Yok yok, aslında bu kadar da değil. Yani her şey üniversitenin zorlaması. Ne güzel lisedeyken kuvvacı olmayı sosyalist olmak sanıyordum. Ülke bölünüyordu falan, dinciler çok kötüydü, başörtülüler örümcek kafalıydı falan, sonra ne bileyim yaşa Mustafa Kemal Paşa yaşa adın yazılacak oraya buraya dedikten sonra heheyytt devrim yapacağız modunda takılırdım. Ne gerek vardı yani üniversiteyi kazanmama.

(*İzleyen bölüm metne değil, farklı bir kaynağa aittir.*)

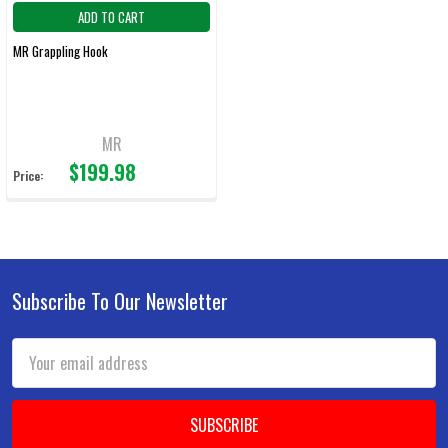
ADD TO CART
MR Grappling Hook
MR
$199.98
Price:
Subscribe To Our Newsletter
Footer
Email
Address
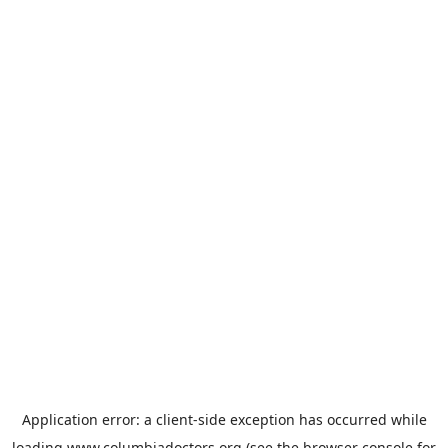
Application error: a
client
-side exception has occurred while
loading
www.columbiadoctors.org
(see the
browser console
for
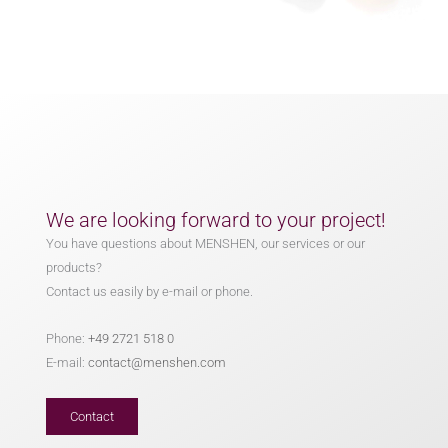
We are looking forward to your project!
You have questions about MENSHEN, our services or our
products?
Contact us easily by e-mail or phone.
Phone:
+49 2721 518 0
E-mail:
contact@menshen.com
Contact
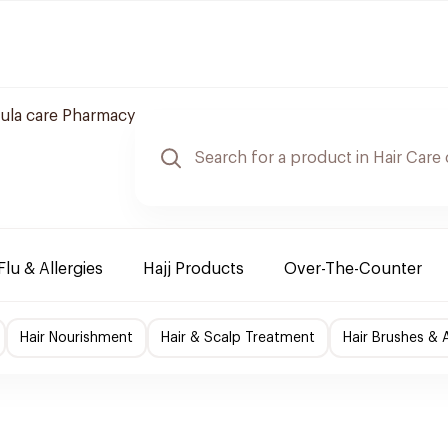
ula care Pharmacy
Flu & Allergies
Hajj Products
Over-The-Counter
Hair Nourishment
Hair & Scalp Treatment
Hair Brushes &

Neyse kazandık da ne oldu. Aslında tüm suçlu Tomris Giritlioğlu. Hatırla Sevgiliymiş!! Hiç mi düşünmez özeniriz ederiz diye. Al işte oradaki Deniz’i oynayan yağız delikanlıya özenmiştim, o esmer, ben de esmersem ona benzeme ihtimalim var diye düşünüyorum. Ha bu arada o yağız delikanlı etrafında dolaşan 60 model mini etekli kızlar da çok güzeldi.
Neyse solcu olmak istiyordum. Artık eski sosyal faşist haaaalimmmdennn eser yok şimmmdiii. Diye şarkı söyleyebilecek haldeydim. Savunmam da hazırdı “resmi eğitim insanları alternatifsiz kılıyor.”. Bir şey yapmalıydı. Okumalı mı? Aman ne gerek var, külliyat mı dayanır okumaya. Daha hızlı bir şey ama ne???

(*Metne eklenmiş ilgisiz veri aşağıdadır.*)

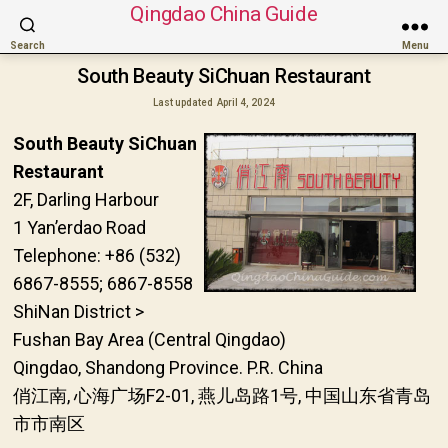
Qingdao China Guide
Search
Menu
South Beauty SiChuan Restaurant
Last updated
April 4, 2024
South Beauty SiChuan
Restaurant
2F, Darling Harbour
1 Yan’erdao Road
Telephone: +86 (532)
6867-8555; 6867-8558
ShiNan District >
Fushan Bay Area (Central Qingdao)
Qingdao, Shandong Province. P.R. China
俏江南, 心海广场F2-01, 燕儿岛路1号, 中国山东省青岛
市市南区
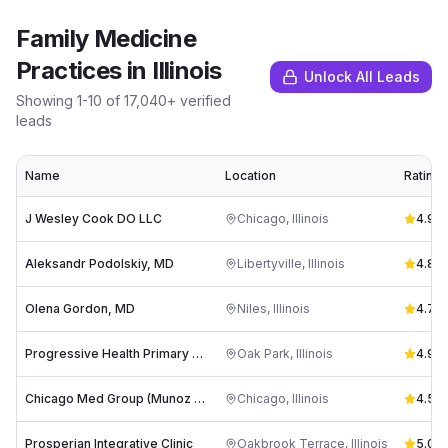
Family Medicine
Practices
in
Illinois
Unlock All Leads
Showing
1
-
10
of
17,040
+ verified
leads
Name
Location
Rating
J Wesley Cook DO LLC
Chicago
,
Illinois
4.9
(
3
Aleksandr Podolskiy, MD
Libertyville
,
Illinois
4.8
(
2
Olena Gordon, MD
Niles
,
Illinois
4.7
(
2
Progressive Health Primary Care
Oak Park
,
Illinois
4.9
(
4
Chicago Med Group (Munoz MD & Cvengros MD)
Chicago
,
Illinois
4.5
(
4
Prosperian Integrative Clinic
Oakbrook Terrace
,
Illinois
5.0
(
4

Bulmuştum. Kendimi örgütledim. Solcucu oldum. Deli gibi örgütüme hizmet ediyordum artık. Afiş bile asıyordum. Afiş asmak benim için dünyanın en asli göreviydi. Hatta bazen yazı bile yazıyorduk, etkinlik yapıyorduk. Ahh bunları dikkate almayan apolitik gençler, onlardan tiskiniyordum artık. Aslında adını bile bilmediğim insanların isimlerini afiş olarak asmak yazmak falan ne bileyim garipti. Tipine göre anlıyordum kimin ne dönemden olduğunu. Eğer kalın ve kloroplast gözlük varsa ve saçlar Erol Büyükburç gibiyse Deniz Gezmiş Öncesi, biraz daha modern kesim ise 80 öncesi, saç sakal birbirine karışmışsa 90lar ve 80lerden insanlardı resimdekiler. Aman hepsi de birbirine benziyordu. Alex de Souza yoldaş ölümsüzdür diyebilecek modaydım.

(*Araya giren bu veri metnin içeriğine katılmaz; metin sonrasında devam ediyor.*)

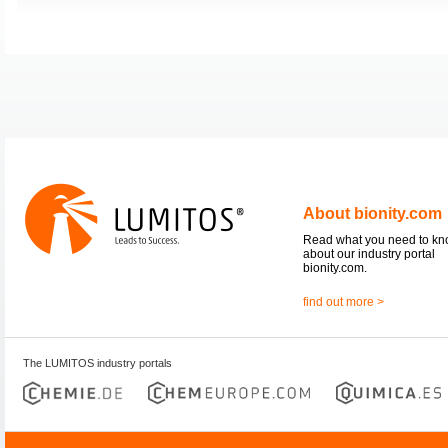
About bionity.com
Read what you need to k
about our industry portal
bionity.com.
find out more >
The LUMITOS industry portals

Devrimcilikten aldığım hazzı başka hiçbir şeyden alamıyordum. Belki biraz futbol ama yok yok yine de devrimcilik en iyisiydi. Ahhh şu okulumun garip insanları keşke onlar da devrimci olsalar beraber devrimcilik yapsak. Ama anlamazlar ki, onlar gitsin Hatırla Sevgili’nin okula gelen oyuncularıyla söyleşi yapsın. Ulan acaba Beren Saat gelmiş midir?